Però, il miglioramento in diversi ambiti non significa che la parità di genere sia raggiunta. Basta pensare al mondo del lavoro, al gender pay gap, l’insopportabile divario retributivo di genere. Ma non è solo questo. Si pensi a quanto, ancora oggi, sia diffusa l’idea che i lavori di cura debbano essere svolti da donne. E questo è uno dei motivi per cui la percentuale di donne che raggiunge livelli apicali nel lavoro è molto più bassa rispetto a quella degli uomini. In generale, le carriere sono molto più difficili da intraprendere per le donne che per gli uomini. Che dire, poi, del fatto che meno del 40% di donne può contare su un reddito sicuro e possiede un conto corrente?

D: Pensi che la realtà isolana sia diversa rispetto a quella del Continente?
R: Penso che la realtà sarda presenti varie diversità rispetto a quella del Continente.
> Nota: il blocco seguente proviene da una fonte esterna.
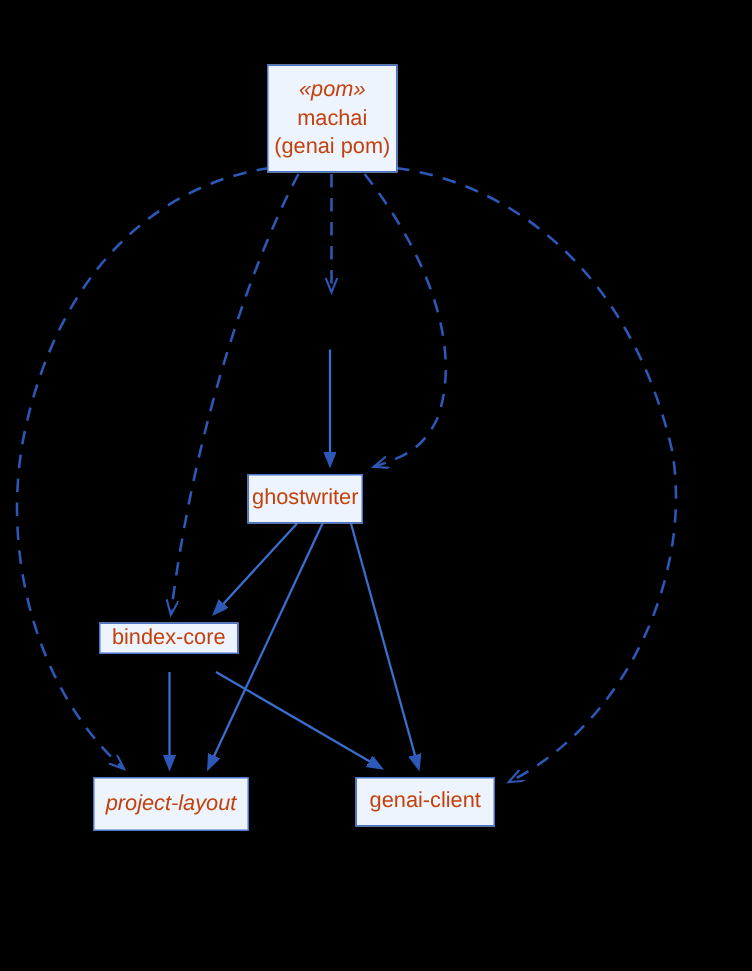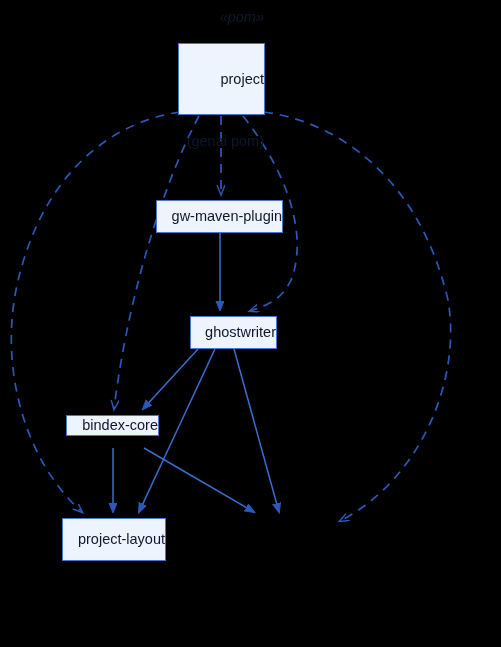--- a/index.html
+++ b/index.html
@@ -26,28 +26,27 @@
     width: 501px;
     height: 647px;
   }
   .node {
     position: absolute;
     box-sizing: border-box;
     background: #eef4fd;
     border: 1px solid #4a74c9;
     display: flex;
     flex-direction: column;
-    align-items: flex-end;
+    align-items: center;
     justify-content: center;
-    color: #0f172a;
+    color: #c2410c;
     font-size: 14.5px;
     line-height: 19px;
     white-space: nowrap;
     z-index: 2;
-    gap: 43px;
   }
   .node .stereotype {
     font-style: italic;
   }
   .node .nline {
     display: block;
   }
 </style>
 </head>
 <body>
@@ -82,34 +81,34 @@
 
     <path d="M 234,349 L 279,512" fill="none" stroke="#3a6fd0" stroke-width="1.5" marker-end="url(#arrow-solid)"></path>
 
     <path d="M 113,448 L 113,512" fill="none" stroke="#3a6fd0" stroke-width="1.5" marker-end="url(#arrow-solid)"></path>
 
     <path d="M 144,448 L 254,512" fill="none" stroke="#3a6fd0" stroke-width="1.5" marker-end="url(#arrow-solid)"></path>
   </svg>
 
   <div class="node" style="left:178px; top:43px; width:87px; height:72px;">
     <span class="nline stereotype">«pom»</span>
-    <span class="nline">project</span>
+    <span class="nline">machai</span>
     <span class="nline">(genai pom)</span>
   </div>
 
-  <div class="node" style="left:156px; top:200px; width:127px; height:33px;">
-    <span class="nline">gw-maven-plugin</span>
-  </div>
 
-  <div class="node" style="left:190px; top:316px; width:87px; height:33px;">
+  <div class="node" style="left:165px; top:316px; width:77px; height:33px;">
     <span class="nline">ghostwriter</span>
   </div>
 
   <div class="node" style="left:66px; top:415px; width:93px; height:21px;">
     <span class="nline">bindex-core</span>
   </div>
 
-  <div class="node" style="left:62px; top:518px; width:104px; height:43px;">
+  <div class="node" style="left:62px; top:518px; width:104px; height:36px;font-style:italic;">
     <span class="nline">project-layout</span>
   </div>
 
+  <div class="node" style="left:237px; top:518px; width:93px; height:33px;">
+    <span class="nline">genai-client</span>
+  </div>
 
 </div>
 
 </body></html>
Prima di tutto, perché si tratta di una realtà isolana e questo determina conseguenze importanti, per esempio per i trasporti. Pesa inoltre, rispetto alle regioni ricche e sviluppate, una situazione di sottosviluppo economico e di crisi dei diversi settori produttivi che si manifesta nei tassi di disoccupazione e nella gravità del fenomeno dello spopolamento delle zone interne. A questo si accompagna il fatto che la Sardegna è la regione italiana col più basso indice di natalità e col più alto tasso di dispersione scolastica. La situazione della sanità sarda è particolarmente critica e l’accesso alle cure nel servizio sanitario nazionale è sempre più difficoltoso.
Se questa è la situazione della regione, le donne sarde vivono in modo più grave il problema della disoccupazione e della sottoccupazione rispetto agli uomini. Un altro fattore che
penalizza le donne sarde è rappresentato dalla carenza di servizi sociali come gli asili nido. Ancora una volta, a dover rinunciare al lavoro è più frequente che sia una donna che un uomo, anche perché, spesso, le retribuzioni degli uomini sono superiori a quelli delle donne.
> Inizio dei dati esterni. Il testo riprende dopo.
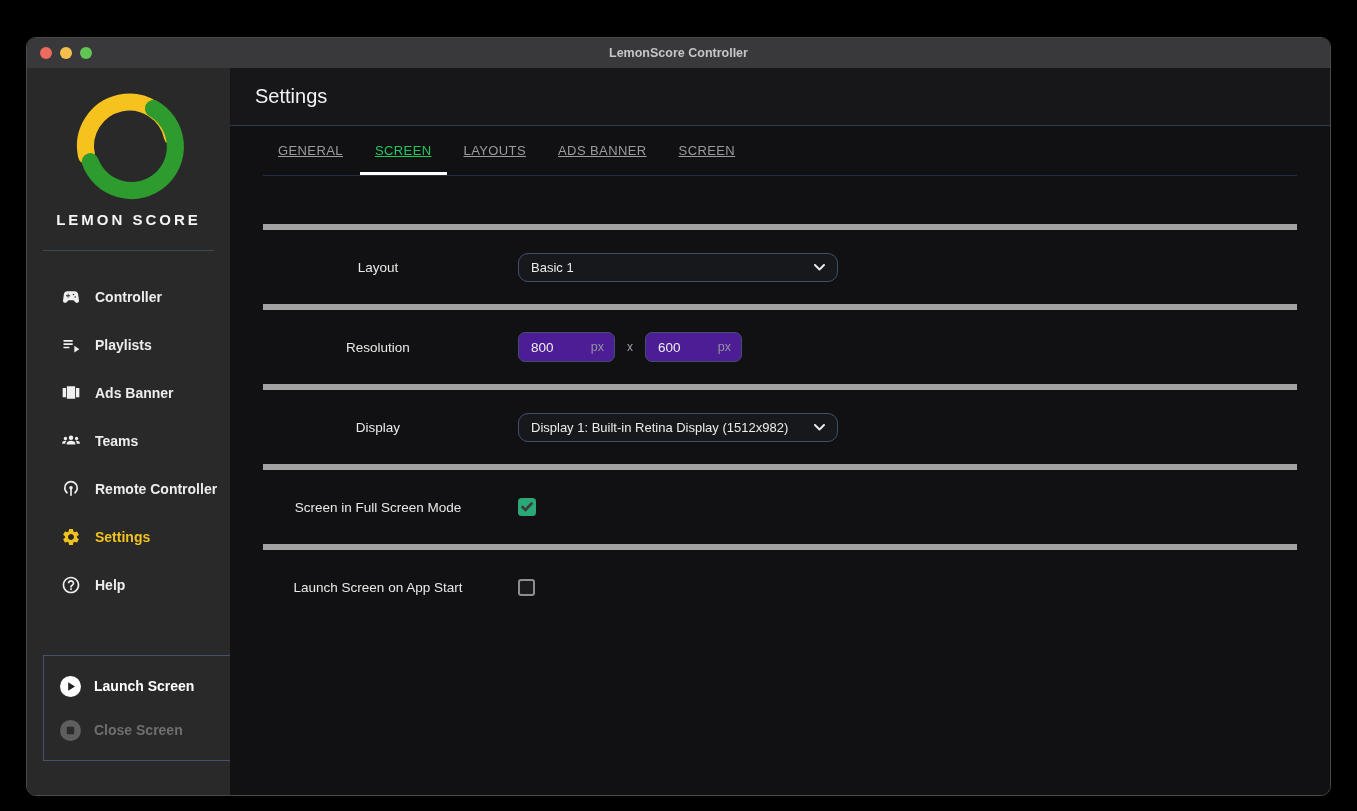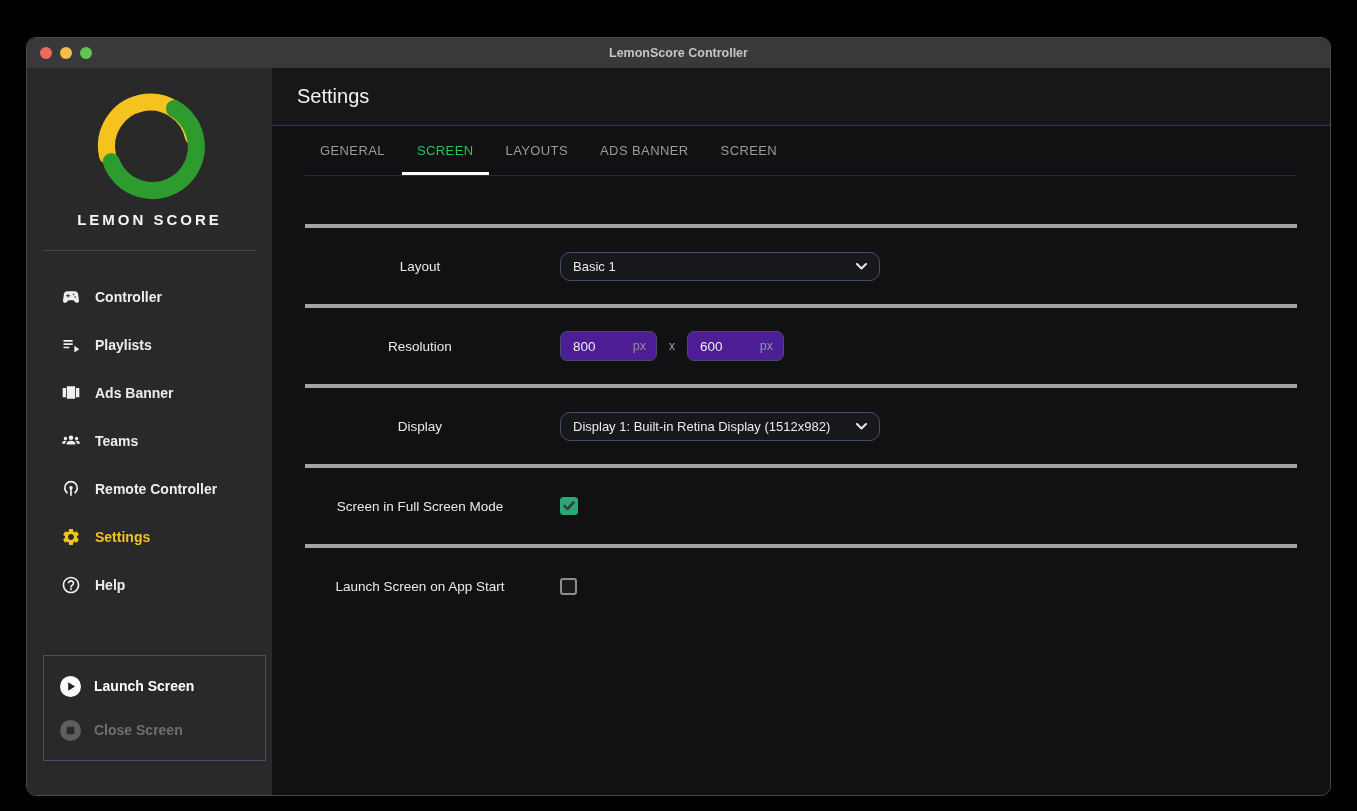--- a/index.html
+++ b/index.html
@@ -15,21 +15,21 @@
               justify-content:center; position:relative; }
   .traffic { position:absolute; left:13px; top:0; height:100%; display:flex;
              align-items:center; gap:8px; }
   .tl { width:12px; height:12px; border-radius:50%; display:inline-block; }
   .tl.red { background:#ec6a5e; } .tl.yellow { background:#f5bf4f; } .tl.green { background:#61c554; }
   .titlebar-title { font-size:12.5px; font-weight:700; color:#c6c6c8; }
 
   .winbody { display:flex; height:729px; }
 
   
-  .sidebar { width:245px; background:#292929; display:flex; flex-direction:column; flex:none; }
+  .sidebar { width:203px; background:#292929; display:flex; flex-direction:column; flex:none; }
   .logo { padding-top:13px; display:flex; flex-direction:column; align-items:center; }
   .logo-mark { width:122px; height:124px; }
   .logo-text { margin-top:6px; font-size:15px; font-weight:700; letter-spacing:3px;
                color:#f4f4f4; }
   .sidebar-divider { margin:22px 16px 0 16px; border-top:1px solid #3c4657; }
 
   .nav { margin-top:22px; }
   .nav-item { height:48px; display:flex; align-items:center; padding-left:34px;
               gap:14px; cursor:pointer; }
   .nav-icon { width:20px; height:20px; display:flex; align-items:center; justify-content:center; }
@@ -49,26 +49,26 @@
   
   .main { flex:1; background:#111113; display:flex; flex-direction:column; }
   .page-header { height:58px; background:#17171a; border-bottom:1px solid #2e3a52;
                  display:flex; align-items:center; padding-left:25px; flex:none; }
   .page-title { font-size:20px; font-weight:500; color:#f2f2f2; }
 
   .tabs { margin:0 33px; height:50px; display:flex; align-items:stretch; gap:2px;
           border-bottom:1px solid #252e41; flex:none; }
   .tab { display:flex; align-items:center; padding:0 15px; font-size:13px;
          letter-spacing:.4px; color:#9b9b9b; border-bottom:3px solid transparent;
-         padding-top:3px; cursor:pointer; }
+         padding-top:3px; cursor:pointer;text-decoration:underline; }
   .tab.active { color:#22c55e; border-bottom-color:#ffffff; font-weight:500; }
 
   .content { margin:0 33px; }
   .content-spacer { height:48px; }
-  .form-row { height:80px; border-top:4px solid #a3a3a3; display:flex; align-items:center; }
+  .form-row { height:80px; border-top:6px solid #a3a3a3; display:flex; align-items:center; }
   .form-label { width:230px; text-align:center; font-size:13.5px; color:#e9e9e9; }
   .form-control { margin-left:25px; display:flex; align-items:center; }
 
   .select { width:320px; height:29px; background:#17181b; border:1px solid #40506c;
             border-radius:10px; display:flex; align-items:center; justify-content:space-between;
             padding:0 12px; cursor:pointer; }
   .select-value { font-size:13px; color:#ececec; white-space:nowrap; }
   .chev { flex:none; margin-left:8px; }
 
   .input-px { width:97px; height:30px; background:#4c1d95; border:1px solid #40506c;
D: Qual è stata la parte del tuo romanzo più difficile da scrivere?
R: Il mio romanzo è composto da due parti: una prima parte riguarda la vicenda dell’alluvione, della frana, dell’evacuazione della popolazione e della lunga ricostruzione, o meglio della costruzione del nuovo paese, dopo l’abbandono del vecchio borgo.
Una seconda parte riguarda le tante storie di donne, quindici storie raccontate in altrettanti capitoli dedicati.
La parte più difficile è stata quella del raccordo tra la storia generale, storicamente documentata e da me ricostruita, e le storie particolari, le storie delle donne, combattenti o sconfitte. Queste storie, per quanto frutto dell’immaginazione, dovevano però risultare verosimili e plausibili, altrettanti esempi di situazioni difficili, in una realtà che esercitava un forte controllo sociale e dove il modello patriarcale relegava le donne a un ruolo marginale e di subalternità rispetto alle figure maschili, padri, fratelli, mariti. Ho curato in particolare il raccordo tra tempi di narrazione differenti ( tra presente, passato e di nuovo presente) e voci narranti ( narratore esterno e narratori interni)

D: Come ti sei documentata per scrivere il tuo romanzo?
R: Per scrivere questo romanzo, che ha una base storica, ho adottato diversi metodi e strumenti di documentazione.
Per poter ricostruire i fatti dell’alluvione e della ricostruzione ho effettuato una ricerca sui quotidiani L’Unione sarda e La nuova Sardegna, ho visionato filmati e documentari, ho ascoltato interviste a sindaci e comuni cittadini effettuate da giornalisti RAI.
Ho letto verbali delle riunioni del Consiglio comunale e delibere riguardanti le assegnazioni di case, terreni, contributi.
Ho letto interventi di Deputati e Senatori sardi riportati sulla Gazzetta Ufficiale e relazioni sui sopralluoghi effettuati dai geologi dopo l’alluvione.
Ho inoltre effettuato numerose interviste a testimoni dell’alluvione, che si sono rivelate particolarmente preziose per me, sia per la raccolta di informazioni che come fonte di ispirazione.

D: Stai lavorando ad un nuovo progetto?
R: Ho in mente diverse idee che spero di riuscire a sviluppare.

Grazie per essere stata con noi, confidiamo di rivederci presto, sulle pagine de I gufi narranti.